Hafize Gaye Erkan headshot

Hafize Gaye Erkan.Graystone

Her surprise departure triggered a “distracting internal succession crisis” inside First Republic just months before rising interest rates would test the bank, the Financial Times reported in March. The bank would ultimately name the chief financial officer, Michael Roffler, to be CEO. Last summer, Erkan joined Graystone, a real estate finance company, as CEO, but resigned in December.

Before First Republic, Erkan was at Goldman Sachs for nearly nine years, advising financial institutions. She was named a managing director in 2011.  A graduate of  Bogazici University in Turkey, she earned a Ph.D. in operations research and financial engineering from Princeton in 2006.

Navigating the Turkish economy and politics under longtime leader Erdogan will be her most difficult job yet.

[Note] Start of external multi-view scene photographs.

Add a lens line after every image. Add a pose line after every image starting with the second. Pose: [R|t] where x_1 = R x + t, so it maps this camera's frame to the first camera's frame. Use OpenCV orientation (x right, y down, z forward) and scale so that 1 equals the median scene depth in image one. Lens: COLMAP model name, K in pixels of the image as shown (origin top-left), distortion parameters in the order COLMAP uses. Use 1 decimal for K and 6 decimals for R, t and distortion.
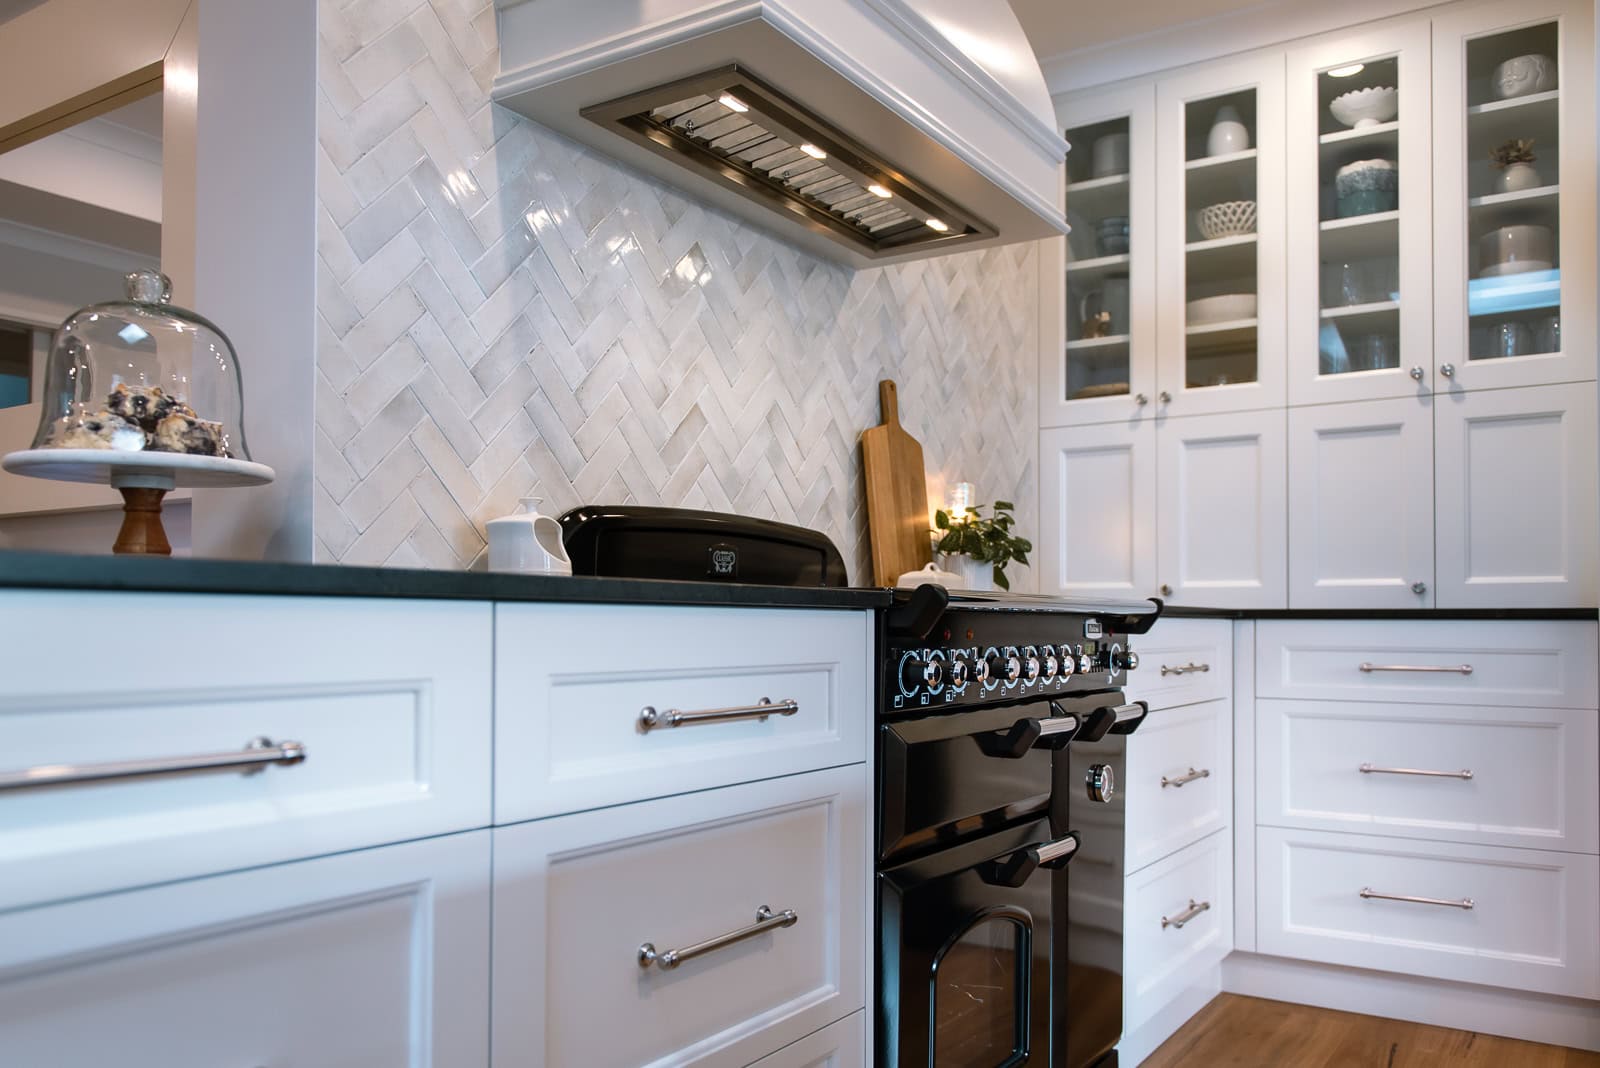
lens RADIAL K [[1287.3, 0, 744.3], [0, 1287.3, 603.4], [0, 0, 1]] dist [0.002940, -0.008042]
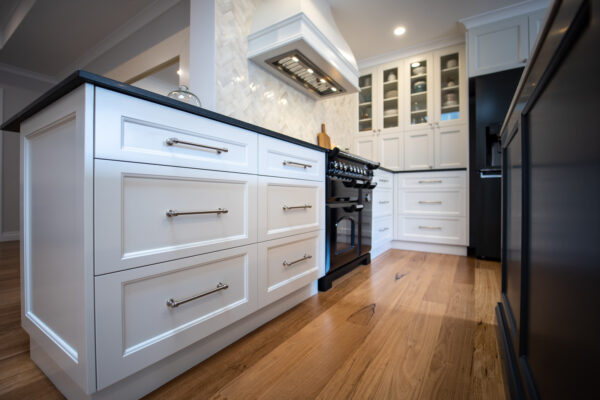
lens RADIAL K [[271.5, 0, 287.2], [0, 271.5, 199.8], [0, 0, 1]] dist [-0.013189, -0.000233]
pose [[0.999961, -0.007555, -0.004671, -0.026219], [0.007655, 0.999732, 0.021828, 0.095560], [0.004504, -0.021863, 0.999751, -0.050156]]
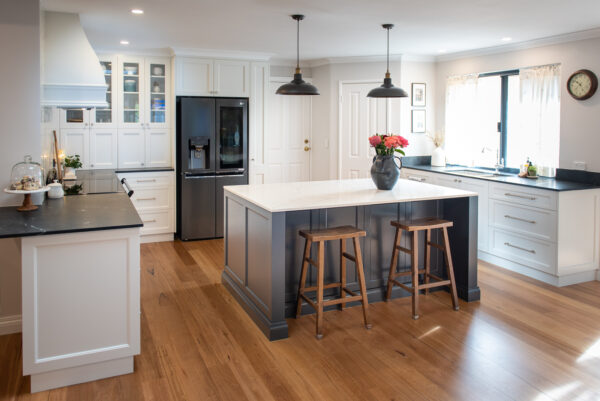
lens RADIAL K [[472.6, 0, 299.9], [0, 472.6, 127.6], [0, 0, 1]] dist [0.004825, 0.001379]
pose [[0.515033, -0.017111, 0.857000, -0.901759], [-0.018237, 0.999356, 0.030913, -0.257163], [-0.856976, -0.031550, 0.514389, -0.631314]]
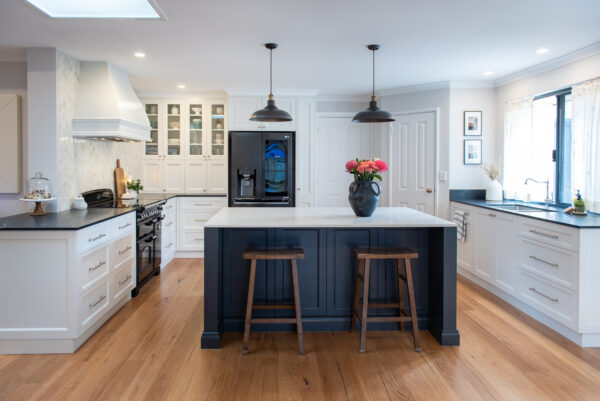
lens RADIAL K [[429.0, 0, 296.6], [0, 429.0, 168.4], [0, 0, 1]] dist [0.002938, -0.002690]
pose [[0.796701, -0.009820, 0.604293, -0.418637], [-0.009789, 0.999527, 0.029148, -0.199943], [-0.604294, -0.029138, 0.796228, -1.022627]]
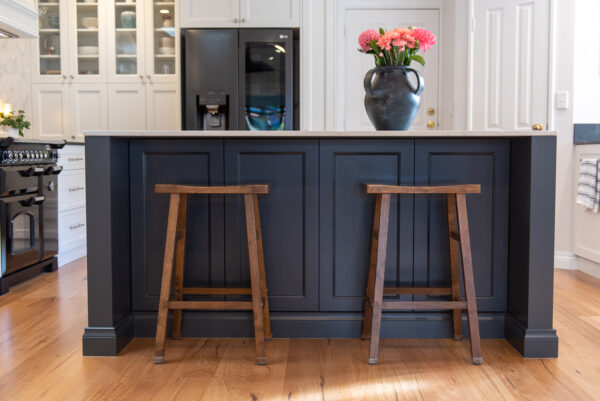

Turkey’s central bank has been a punching bag for Erdogan, who has forced out its leaders and pressured the bank to slash interest rates even in the face of surging inflation.

Yet his recent reelection and the selection of  Mehmet Şimşek as finance minister has raised hopes for the central bank’s independence.

Goldman Sachs said in a note on Saturday, according to the Financial Times, that Şimşek’s appointment ” increases the likelihood that monetary policy will shift towards a more orthodox direction.”